QuoteThe Italian government has for several years earned more in tax revenues than it spends. However, the government also has a large outstanding debt - equivalent to nearly 120% of GDP.

The government relies heavily on the markets' willingness to relend these debts as they come due, and to lend it the cost of meeting its interest payments.

Moody's said that Italy could be further downgraded to "substantially lower rating levels" if a further deterioration in investor sentiment made it even harder for the country to raise cash from the markets.

Italy's cost of borrowing rose sharply over the summer on market fears that a slowdown in Italian growth could make existing debts unsustainable.

That prompted the European Central Bank to intervene by buying up Italy's debts - a controversial policy in Germany. But despite the ECB's action, Italian borrowing costs have begun to creep up again in recent weeks.

Fuck

Faust

Things are going to move faster now.
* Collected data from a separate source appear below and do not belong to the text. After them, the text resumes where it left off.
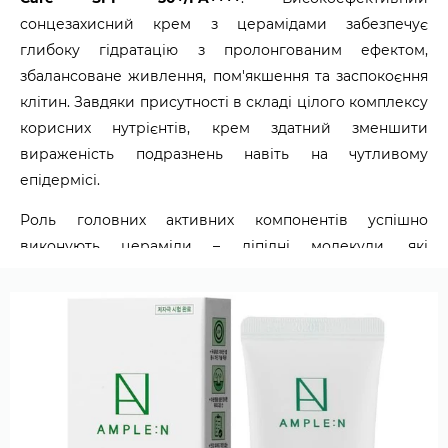
сонцезахисний крем з церамідами забезпечує
глибоку гідратацію з пролонгованим ефектом,
збалансоване живлення, пом'якшення та заспокоєння
клітин. Завдяки присутності в складі цілого комплексу
корисних нутрієнтів, крем здатний зменшити
вираженість подразнень навіть на чутливому
епідермісі.
Роль головних активних компонентів успішно
виконують цераміди – ліпідні молекули, які
відновлюють бар'єрні функції рогового шару
епідермісу. Склеюючи між собою шкірні лусочки, вони
формують надійний захист від негативного впливу з
боку факторів навколишнього середовища та
сонячних променів, зокрема, а також перешкоджають
випаровуванню з тканин вологи.
Насичення корисними речовинами клітин бере на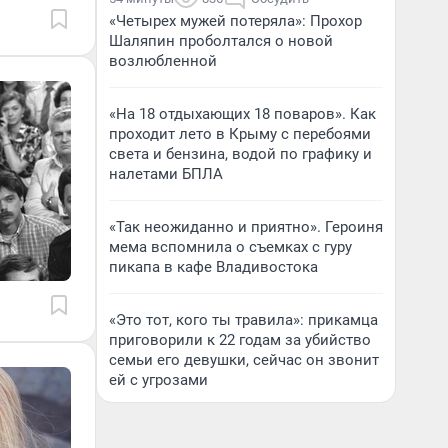
«Четырех мужей потеряла»: Прохор
Шаляпин проболтался о новой
возлюбленной
«На 18 отдыхающих 18 поваров». Как
проходит лето в Крыму с перебоями
света и бензина, водой по графику и
налетами БПЛА
«Так неожиданно и приятно». Героиня
мема вспомнила о съемках с гуру
пикапа в кафе Владивостока
«Это тот, кого ты травила»: прикамца
приговорили к 22 годам за убийство
семьи его девушки, сейчас он звонит
ей с угрозами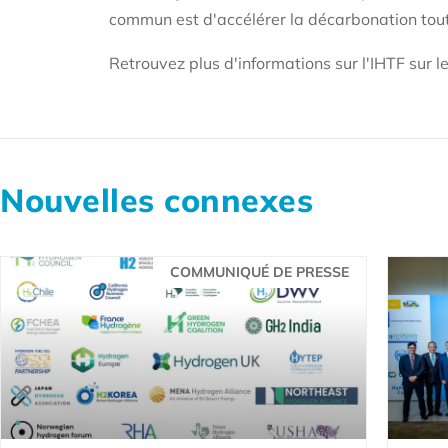
commun est d'accélérer la décarbonation tout 
Retrouvez plus d'informations sur l'IHTF sur l
Nouvelles connexes
COMMUNIQUÉ DE PRESSE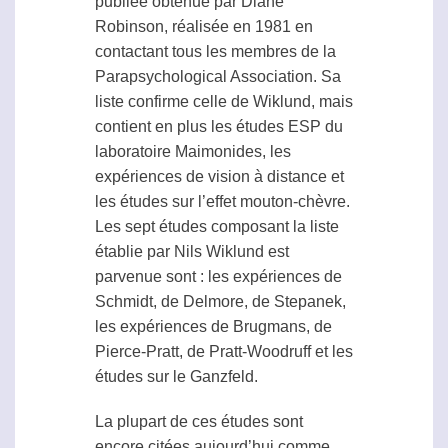
publiée obtenue par Diane
Robinson, réalisée en 1981 en
contactant tous les membres de la
Parapsychological Association
. Sa
liste confirme celle de Wiklund, mais
contient en plus les études
ESP
du
laboratoire Maimonides, les
expériences de
vision à distance
et
les études sur l’
effet mouton-chèvre
.
Les sept études composant la liste
établie par Nils Wiklund est
parvenue sont : les expériences de
Schmidt, de Delmore, de Stepanek,
les expériences de Brugmans, de
Pierce-Pratt, de Pratt-Woodruff et les
études sur le
Ganzfeld
.
La plupart de ces études sont
encore citées aujourd’hui comme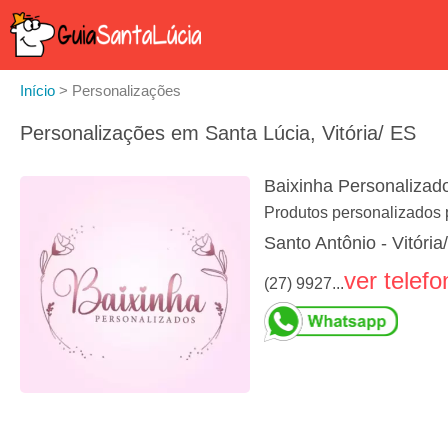
Início
>
Personalizações
Personalizações em Santa Lúcia, Vitória/ ES
Baixinha Personalizad
Produtos personalizados 
Santo Antônio - Vitória
ver telefo
(27) 9927...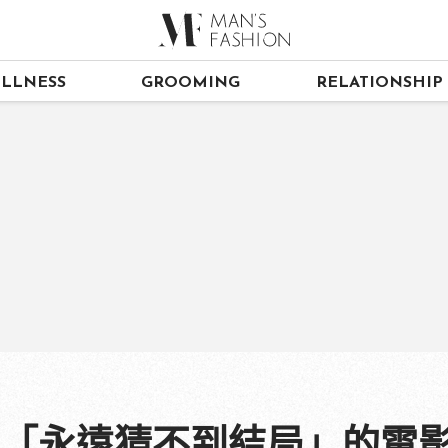
LLNESS
GROOMING
RELATIONSHIP
部「永遠猜不到結局」的電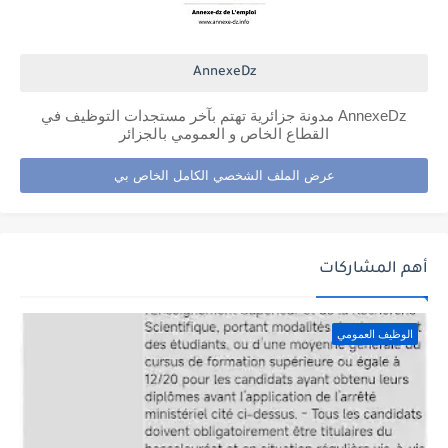
AnnexeDz
AnnexeDz مدونة جزائرية تهتم بآخر مستجدات التوظيف في
القطاع الخاص و العمومي بالجزائر
عرض الملف الشخصي الكامل الخاص بي
أهم المشاركات
الوظيف العمومي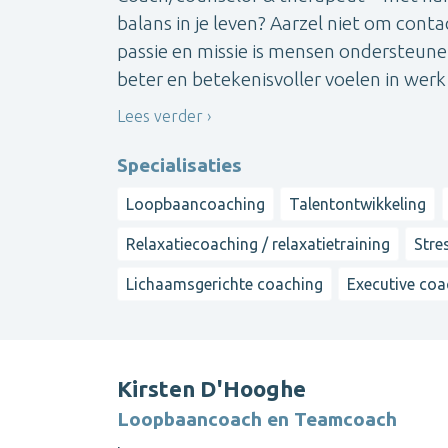
balans in je leven? Aarzel niet om conta
passie en missie is mensen ondersteunen
beter en betekenisvoller voelen in werk é
Lees verder
Specialisaties
Loopbaancoaching
Talentontwikkeling
Relaxatiecoaching / relaxatietraining
Stre
Lichaamsgerichte coaching
Executive coa
Kirsten D'Hooghe
Loopbaancoach en Teamcoach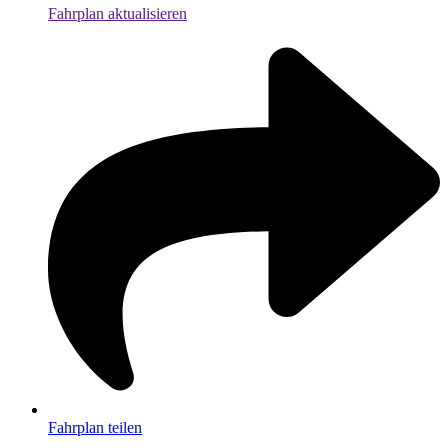
Fahrplan aktualisieren
Fahrplan teilen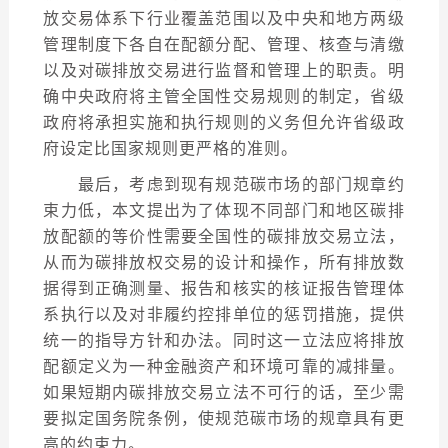
放交易体系下行业覆盖范围以及中央和地方两级
管理制度下各自在配额分配、管理、核查与清缴
以及对碳排放交易进行监督和管理上的职责。明
确中央政府将主管全国性交易规则的制定，省级
政府将承担实施和执行规则的义务但允许省级政
府设定比国家规则更严格的准则。
最后，考虑到现有规范碳市场的部门规章约
束力低，本文提出为了体现不同部门和地区碳排
放配额的等价性需要全国性的碳排放交易立法，
从而为碳排放权交易的设计和操作，所有排放数
据得到正确测量、报告和核实的核证报告管理体
系执行以及对非履约控排单位的惩罚措施，提供
统一的指导方针和办法。同时这一立法应将排放
配额定义为一种金融资产和环境可靠的减排量。
如果短期内碳排放交易立法不可行的话，至少需
要拟定国务院条例，使规范碳市场的规章具有更
高的约束力。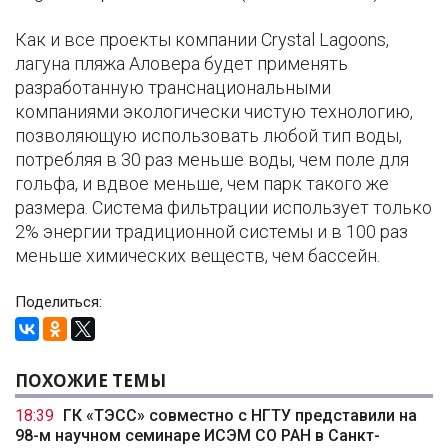
Как и все проекты компании Crystal Lagoons,
лагуна пляжа Аловера будет применять
разработанную транснациональными
компаниями экологически чистую технологию,
позволяющую использовать любой тип воды,
потребляя в 30 раз меньше воды, чем поле для
гольфа, и вдвое меньше, чем парк такого же
размера. Система фильтрации использует только
2% энергии традиционной системы и в 100 раз
меньше химических веществ, чем бассейн.
Поделиться:
ПОХОЖИЕ ТЕМЫ
18:39
ГК «ТЭСС» совместно с НГТУ представили на
98-м научном семинаре ИСЭМ СО РАН в Санкт-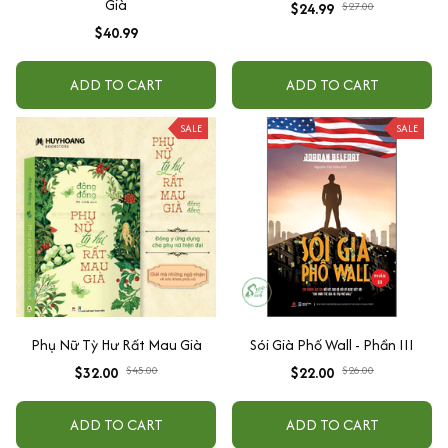
Già
$24.99
$27.00
$40.99
ADD TO CART
ADD TO CART
SALE
SALE
Phụ Nữ Tỳ Hư Rất Mau Già
Sói Già Phố Wall - Phần III
$32.00
$45.00
$22.00
$26.00
ADD TO CART
ADD TO CART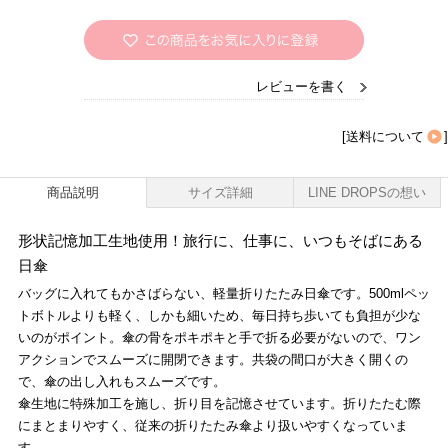
レビューを書く
[
送料について
]
商品説明
サイズ詳細
LINE DROPSの想い
形状記憶加工生地使用！旅行に、仕事に、いつもそばにある
日傘
バッグに入れてもかさばらない、軽量折りたたみ日傘です。500mlペッ
トボトルよりも軽く、しかも細いため、毎日持ち歩いても負担が少な
いのがポイント。傘の骨をポキポキと手で折る必要がないので、ワン
アクションでスムーズに開閉できます。共袋の間口が大きく開くの
で、傘の出し入れもスムーズです。
傘生地に特殊加工を施し、折り目を記憶させています。折りたたむ際
にまとまりやすく、従来の折りたたみ傘より扱いやすくなっていま
す。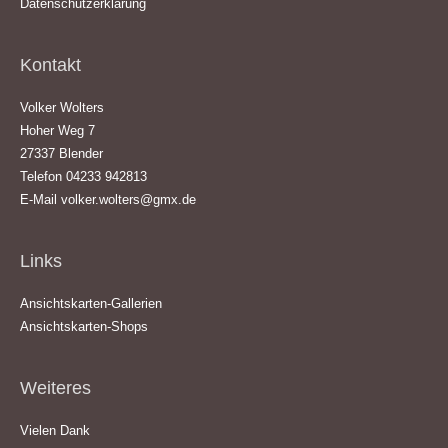
Datenschutzerklärung
Kontakt
Volker Wolters
Hoher Weg 7
27337 Blender
Telefon 04233 942813
E-Mail
volker.wolters@gmx.de
Links
Ansichtskarten-Gallerien
Ansichtskarten-Shops
Weiteres
Vielen Dank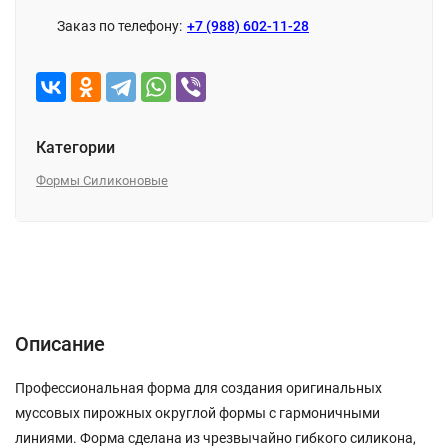
Заказ по телефону:
+7 (988) 602-11-28
Категории
Формы Силиконовые
Описание
Характеристики
Отзывы (0)
Описание
Профессиональная форма для создания оригинальных
муссовых пирожных округлой формы с гармоничными
линиями. Форма сделана из чрезвычайно гибкого силикона,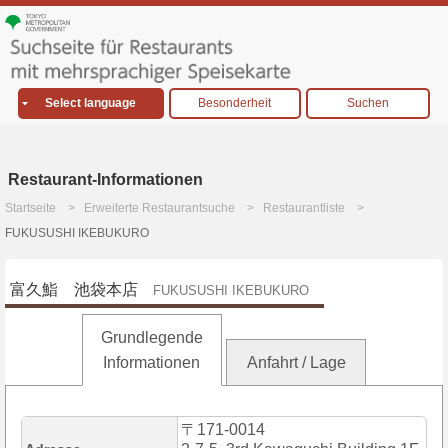
Select language
Besonderheit
Suchen
Restaurant-Informationen
Startseite
Erweiterte Restaurantsuche
Restaurantliste
FUKUSUSHI IKEBUKURO
富久鮨 池袋本店
FUKUSUSHI IKEBUKURO
Grundlegende
Informationen
Anfahrt / Lage
〒171-0014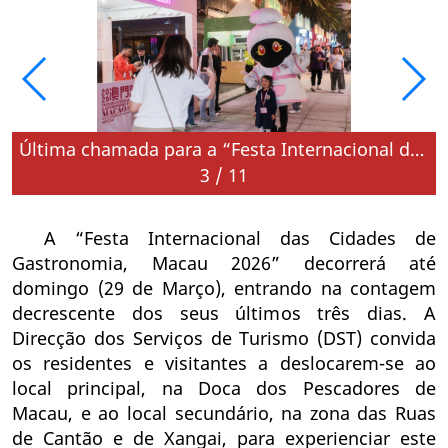
6”
Última chamada para a “Festa Internacional das Cidades de Gastronomia, Macau 2026”
3
/
11
A “Festa Internacional das Cidades de
Gastronomia, Macau 2026” decorrerá até
domingo (29 de Março), entrando na contagem
decrescente dos seus últimos três dias. A
Direcção dos Serviços de Turismo (DST) convida
os residentes e visitantes a deslocarem-se ao
local principal, na Doca dos Pescadores de
Macau, e ao local secundário, na zona das Ruas
de Cantão e de Xangai, para experienciar este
There was going to be a bit of time between Greece's inevitable bailout and Italy going broke but now we're probably going to go straight from one to then next, if If not before... Having to deal with Greece and Italy at the same time would be disastrous.
Sleepless nights at the chateau

Cain

One of the many problems with the EU is that, while it recognizes it has a serious problem when it comes to crisis decision-making, historically it has only recognized a need for crisis decision-making in terms of military-conflict zones, such as the Bosnian and Kosovo Crisis.  In other words, it has worked to overcome its institutional paralysis, but only when it comes to those issues.  It was never considered that crisis mechanisms might be required for economic decision-making.

Probably because the EU was built during a time when the ratings agencies weren't acting like marauding bandits, destabilizing national economies for fun and profit.

To be honest, I am surprised they are even managing to cope with the Greece crisis.  If an Italian crisis does hit at the same time...as you say, it would be disastrous.